College sports information management system relies on high-tech means to achieve data collection, input, memory and management, transmission, etc., in order to improve the management efficiency, but also can help managers to provide decision-making basis and grasp the management process. Because each field has its own particularity, the applicable management system of each industry is different after information penetration. Only according to the needs of the industry, the design of the management information system can achieve the specific analysis of the specific industry, and the systematic management can be realized. It has a good effect. In the field of competitive sports, training is the core and basic activity because the sports field is closely related to education. It is also industry related, but competitive, because its particularity can not be ignored. To realize information management in this field, we cannot copy the successful works of other industries. Compared with foreign countries, the domestic implementation of information management in the field of sports is not perfect. On the basis of studying the successful models in the world, we should combine China’s national conditions with the needs of sports training. The management information system with strong pertinence is developed and put into practice for continuous optimization. It must be noted that, no matter how to adapt to the special needs of different industries, information management system must have an indispensable function regarding data collection, input, memory and transfer, maintenance, and management. The system page is shown in Table 5.
5. Conclusions
This paper uses the literature method, experimental investigation method, and big data spectral clustering algorithm-related experiments to study the advantages of big data and uses the value of big data and embedded system model to study the university sports physical fitness training information system based on big data mobile terminal.
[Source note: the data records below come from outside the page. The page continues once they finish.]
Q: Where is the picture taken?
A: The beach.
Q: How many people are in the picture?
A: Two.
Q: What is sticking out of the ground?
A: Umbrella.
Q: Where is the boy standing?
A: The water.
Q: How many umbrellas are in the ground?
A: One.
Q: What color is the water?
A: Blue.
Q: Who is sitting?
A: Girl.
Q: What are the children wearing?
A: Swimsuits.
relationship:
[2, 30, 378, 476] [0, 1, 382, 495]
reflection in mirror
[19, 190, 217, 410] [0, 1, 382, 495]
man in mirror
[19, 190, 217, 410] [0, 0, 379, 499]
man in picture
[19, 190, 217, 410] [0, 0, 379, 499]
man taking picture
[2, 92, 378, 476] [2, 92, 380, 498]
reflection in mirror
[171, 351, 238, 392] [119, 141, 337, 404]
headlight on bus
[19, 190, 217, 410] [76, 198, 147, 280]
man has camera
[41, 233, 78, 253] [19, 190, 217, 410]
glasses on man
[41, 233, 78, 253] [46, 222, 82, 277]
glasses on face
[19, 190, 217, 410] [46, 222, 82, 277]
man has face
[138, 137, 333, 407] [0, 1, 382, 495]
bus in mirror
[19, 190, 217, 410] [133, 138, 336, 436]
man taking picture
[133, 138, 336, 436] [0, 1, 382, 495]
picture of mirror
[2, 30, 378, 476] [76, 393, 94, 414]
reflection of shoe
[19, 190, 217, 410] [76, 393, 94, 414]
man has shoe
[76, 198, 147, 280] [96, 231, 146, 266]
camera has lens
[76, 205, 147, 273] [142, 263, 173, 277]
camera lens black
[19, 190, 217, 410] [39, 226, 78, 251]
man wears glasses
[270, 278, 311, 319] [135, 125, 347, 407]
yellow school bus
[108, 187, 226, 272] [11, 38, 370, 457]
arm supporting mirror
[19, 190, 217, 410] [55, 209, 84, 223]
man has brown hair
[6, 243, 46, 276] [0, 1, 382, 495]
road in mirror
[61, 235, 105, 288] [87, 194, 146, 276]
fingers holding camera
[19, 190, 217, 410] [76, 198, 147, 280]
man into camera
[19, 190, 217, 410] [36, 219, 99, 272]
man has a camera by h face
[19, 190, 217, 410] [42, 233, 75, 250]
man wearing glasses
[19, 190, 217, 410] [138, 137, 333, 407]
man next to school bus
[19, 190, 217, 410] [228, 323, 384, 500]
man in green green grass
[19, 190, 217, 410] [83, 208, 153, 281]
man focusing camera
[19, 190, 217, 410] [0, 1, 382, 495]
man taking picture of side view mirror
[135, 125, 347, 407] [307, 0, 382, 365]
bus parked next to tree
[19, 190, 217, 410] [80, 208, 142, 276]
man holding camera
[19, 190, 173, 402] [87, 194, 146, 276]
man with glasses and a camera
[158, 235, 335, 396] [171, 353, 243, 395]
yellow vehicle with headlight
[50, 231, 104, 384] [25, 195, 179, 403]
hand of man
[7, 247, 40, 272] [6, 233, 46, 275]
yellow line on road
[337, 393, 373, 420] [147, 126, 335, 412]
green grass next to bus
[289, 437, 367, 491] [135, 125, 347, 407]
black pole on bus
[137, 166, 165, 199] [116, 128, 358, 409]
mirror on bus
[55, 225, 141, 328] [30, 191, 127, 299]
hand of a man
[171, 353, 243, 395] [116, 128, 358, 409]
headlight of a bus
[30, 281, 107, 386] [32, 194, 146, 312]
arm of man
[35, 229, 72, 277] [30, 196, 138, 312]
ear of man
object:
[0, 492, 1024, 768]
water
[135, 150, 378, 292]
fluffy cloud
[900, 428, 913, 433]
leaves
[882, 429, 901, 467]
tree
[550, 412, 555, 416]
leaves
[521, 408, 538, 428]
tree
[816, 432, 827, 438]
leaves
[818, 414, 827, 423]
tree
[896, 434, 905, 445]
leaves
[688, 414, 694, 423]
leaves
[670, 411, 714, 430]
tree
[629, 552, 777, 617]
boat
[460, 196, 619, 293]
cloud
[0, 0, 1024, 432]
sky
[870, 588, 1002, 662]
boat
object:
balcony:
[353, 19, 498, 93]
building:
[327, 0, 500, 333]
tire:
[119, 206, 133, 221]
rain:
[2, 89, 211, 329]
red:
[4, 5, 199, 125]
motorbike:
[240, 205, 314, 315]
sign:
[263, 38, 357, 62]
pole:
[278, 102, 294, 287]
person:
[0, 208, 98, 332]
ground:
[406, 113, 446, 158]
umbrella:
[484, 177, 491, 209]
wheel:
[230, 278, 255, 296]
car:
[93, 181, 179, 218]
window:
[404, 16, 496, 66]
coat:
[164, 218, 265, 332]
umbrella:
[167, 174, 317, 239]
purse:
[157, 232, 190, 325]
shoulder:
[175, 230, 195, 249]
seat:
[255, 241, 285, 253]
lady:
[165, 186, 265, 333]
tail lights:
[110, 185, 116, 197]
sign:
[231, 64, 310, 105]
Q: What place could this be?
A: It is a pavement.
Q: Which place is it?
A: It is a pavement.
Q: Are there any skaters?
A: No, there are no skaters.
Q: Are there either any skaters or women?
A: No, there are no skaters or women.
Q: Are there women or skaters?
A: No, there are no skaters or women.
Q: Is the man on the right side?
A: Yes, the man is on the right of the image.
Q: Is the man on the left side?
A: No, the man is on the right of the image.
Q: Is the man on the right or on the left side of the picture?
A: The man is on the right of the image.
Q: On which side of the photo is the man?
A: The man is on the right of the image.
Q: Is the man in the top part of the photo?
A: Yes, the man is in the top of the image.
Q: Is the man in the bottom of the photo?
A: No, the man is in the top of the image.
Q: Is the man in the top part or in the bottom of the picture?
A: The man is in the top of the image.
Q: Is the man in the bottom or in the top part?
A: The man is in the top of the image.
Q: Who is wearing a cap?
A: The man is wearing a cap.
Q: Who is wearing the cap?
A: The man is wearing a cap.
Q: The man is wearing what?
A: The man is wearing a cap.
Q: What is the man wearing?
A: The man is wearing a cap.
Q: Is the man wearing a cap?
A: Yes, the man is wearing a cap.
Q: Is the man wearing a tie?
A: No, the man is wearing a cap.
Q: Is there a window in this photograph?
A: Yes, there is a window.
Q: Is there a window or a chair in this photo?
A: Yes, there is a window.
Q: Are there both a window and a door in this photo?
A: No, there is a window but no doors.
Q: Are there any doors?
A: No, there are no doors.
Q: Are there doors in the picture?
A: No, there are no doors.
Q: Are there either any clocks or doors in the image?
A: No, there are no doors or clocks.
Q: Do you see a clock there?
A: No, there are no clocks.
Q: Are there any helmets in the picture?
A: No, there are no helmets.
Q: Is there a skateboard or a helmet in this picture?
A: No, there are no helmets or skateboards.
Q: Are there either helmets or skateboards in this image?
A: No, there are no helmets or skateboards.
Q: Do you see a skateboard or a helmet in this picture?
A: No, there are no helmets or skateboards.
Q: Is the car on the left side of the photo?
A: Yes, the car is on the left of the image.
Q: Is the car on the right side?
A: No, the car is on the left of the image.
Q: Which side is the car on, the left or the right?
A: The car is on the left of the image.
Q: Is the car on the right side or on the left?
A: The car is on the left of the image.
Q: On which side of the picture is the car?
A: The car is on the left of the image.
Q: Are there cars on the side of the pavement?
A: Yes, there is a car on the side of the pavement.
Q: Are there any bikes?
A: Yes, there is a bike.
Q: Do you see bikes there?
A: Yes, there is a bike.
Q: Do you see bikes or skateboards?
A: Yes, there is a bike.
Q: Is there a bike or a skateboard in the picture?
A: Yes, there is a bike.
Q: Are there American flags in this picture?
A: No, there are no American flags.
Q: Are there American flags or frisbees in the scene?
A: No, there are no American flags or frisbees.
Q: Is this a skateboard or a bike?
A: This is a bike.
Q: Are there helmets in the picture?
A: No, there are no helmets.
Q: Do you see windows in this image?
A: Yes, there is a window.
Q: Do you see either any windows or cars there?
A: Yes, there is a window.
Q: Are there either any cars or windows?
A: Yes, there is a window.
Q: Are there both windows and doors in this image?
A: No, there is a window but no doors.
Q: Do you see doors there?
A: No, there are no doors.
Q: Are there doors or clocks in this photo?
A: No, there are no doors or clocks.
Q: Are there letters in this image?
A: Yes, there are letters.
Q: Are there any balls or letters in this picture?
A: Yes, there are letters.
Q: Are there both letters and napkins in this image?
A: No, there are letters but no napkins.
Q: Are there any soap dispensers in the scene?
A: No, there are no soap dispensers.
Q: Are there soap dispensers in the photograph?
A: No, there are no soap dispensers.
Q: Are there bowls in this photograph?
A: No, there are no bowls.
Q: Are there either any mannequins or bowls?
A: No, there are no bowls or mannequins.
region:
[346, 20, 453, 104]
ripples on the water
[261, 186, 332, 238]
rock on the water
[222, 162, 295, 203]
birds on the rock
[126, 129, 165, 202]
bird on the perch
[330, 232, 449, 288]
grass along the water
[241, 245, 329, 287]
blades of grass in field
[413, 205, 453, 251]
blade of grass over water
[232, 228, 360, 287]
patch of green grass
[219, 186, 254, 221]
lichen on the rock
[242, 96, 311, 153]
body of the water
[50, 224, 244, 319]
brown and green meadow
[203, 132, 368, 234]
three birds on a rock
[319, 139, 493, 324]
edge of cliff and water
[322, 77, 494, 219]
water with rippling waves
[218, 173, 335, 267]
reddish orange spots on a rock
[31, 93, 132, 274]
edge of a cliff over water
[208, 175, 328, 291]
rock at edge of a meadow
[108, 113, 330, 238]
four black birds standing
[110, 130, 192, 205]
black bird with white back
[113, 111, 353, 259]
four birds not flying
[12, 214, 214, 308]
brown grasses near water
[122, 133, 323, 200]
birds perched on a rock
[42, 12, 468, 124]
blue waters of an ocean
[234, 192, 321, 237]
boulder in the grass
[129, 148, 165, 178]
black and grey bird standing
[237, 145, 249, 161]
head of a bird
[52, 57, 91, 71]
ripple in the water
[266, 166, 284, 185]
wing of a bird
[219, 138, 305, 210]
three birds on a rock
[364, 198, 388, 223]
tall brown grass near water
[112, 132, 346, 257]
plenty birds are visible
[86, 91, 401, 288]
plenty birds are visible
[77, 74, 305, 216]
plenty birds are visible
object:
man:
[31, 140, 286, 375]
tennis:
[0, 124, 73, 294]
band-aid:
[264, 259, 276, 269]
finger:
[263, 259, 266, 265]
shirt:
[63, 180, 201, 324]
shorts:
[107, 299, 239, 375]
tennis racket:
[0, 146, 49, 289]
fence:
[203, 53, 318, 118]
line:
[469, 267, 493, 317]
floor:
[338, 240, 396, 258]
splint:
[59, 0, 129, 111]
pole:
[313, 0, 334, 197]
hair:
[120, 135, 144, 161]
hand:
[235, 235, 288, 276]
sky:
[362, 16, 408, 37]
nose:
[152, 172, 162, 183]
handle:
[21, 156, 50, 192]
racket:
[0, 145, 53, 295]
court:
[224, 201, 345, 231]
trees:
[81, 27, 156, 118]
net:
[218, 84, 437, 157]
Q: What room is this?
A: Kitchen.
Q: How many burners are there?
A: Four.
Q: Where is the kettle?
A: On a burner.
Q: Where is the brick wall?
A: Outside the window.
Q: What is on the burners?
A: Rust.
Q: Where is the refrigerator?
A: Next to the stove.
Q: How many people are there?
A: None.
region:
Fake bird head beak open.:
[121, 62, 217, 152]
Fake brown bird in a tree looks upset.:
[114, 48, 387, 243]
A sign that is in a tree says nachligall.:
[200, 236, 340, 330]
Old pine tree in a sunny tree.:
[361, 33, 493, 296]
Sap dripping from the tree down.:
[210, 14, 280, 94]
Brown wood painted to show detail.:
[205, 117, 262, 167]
Physical training refers to the use of reasonable training methods to make athletes adapt to the level of training activities in body shape, technology, and sports ability. In the training, the continuous training method, intermittent training method, and combination training method should be used reasonably according to different people and different regions. At the same time, we should learn and sum up the successful experience at home and abroad, formulate advanced and scientific training programs, rationally allocate the student team, scientifically and reasonably train students, and strengthen the psychological quality training and training monitoring of college students. The physical function of athletes should be checked and analyzed regularly to ensure the quality of competition. Sweet good condition can give full play to the potential of college students and improve their quality level and technical level. The system can improve the speed and editing degree of data collection and statistics of senior high school students with sports specialty. The dynamic implementation of the classification of data transmission has played a good integration effect and realized the rapid development of training information. Modern information technology is applied in the training management of high school sports students to assist principals and teachers in charge, using information technology to optimize the existing management of specialty students. Through the combination of information technology, education, and sports talent training, we will continue to improve the quality and efficiency of the corresponding management.
Data Availability
No data were used to support this study.
Conflicts of Interest
The author declares that there are no conflicts of interest with any financial organizations regarding the material reported in this manuscript.
Acknowledgments
This work was supported by Yinchuan Energy College’s 2020 school-level undergraduate teaching project “University Sports-Volleyball” curriculum teaching reform project (2020-JG-X-24). Ningxia Hui Autonomous Region’s 2020 first-class undergraduate course “University Sports-Volleyball” funded the project.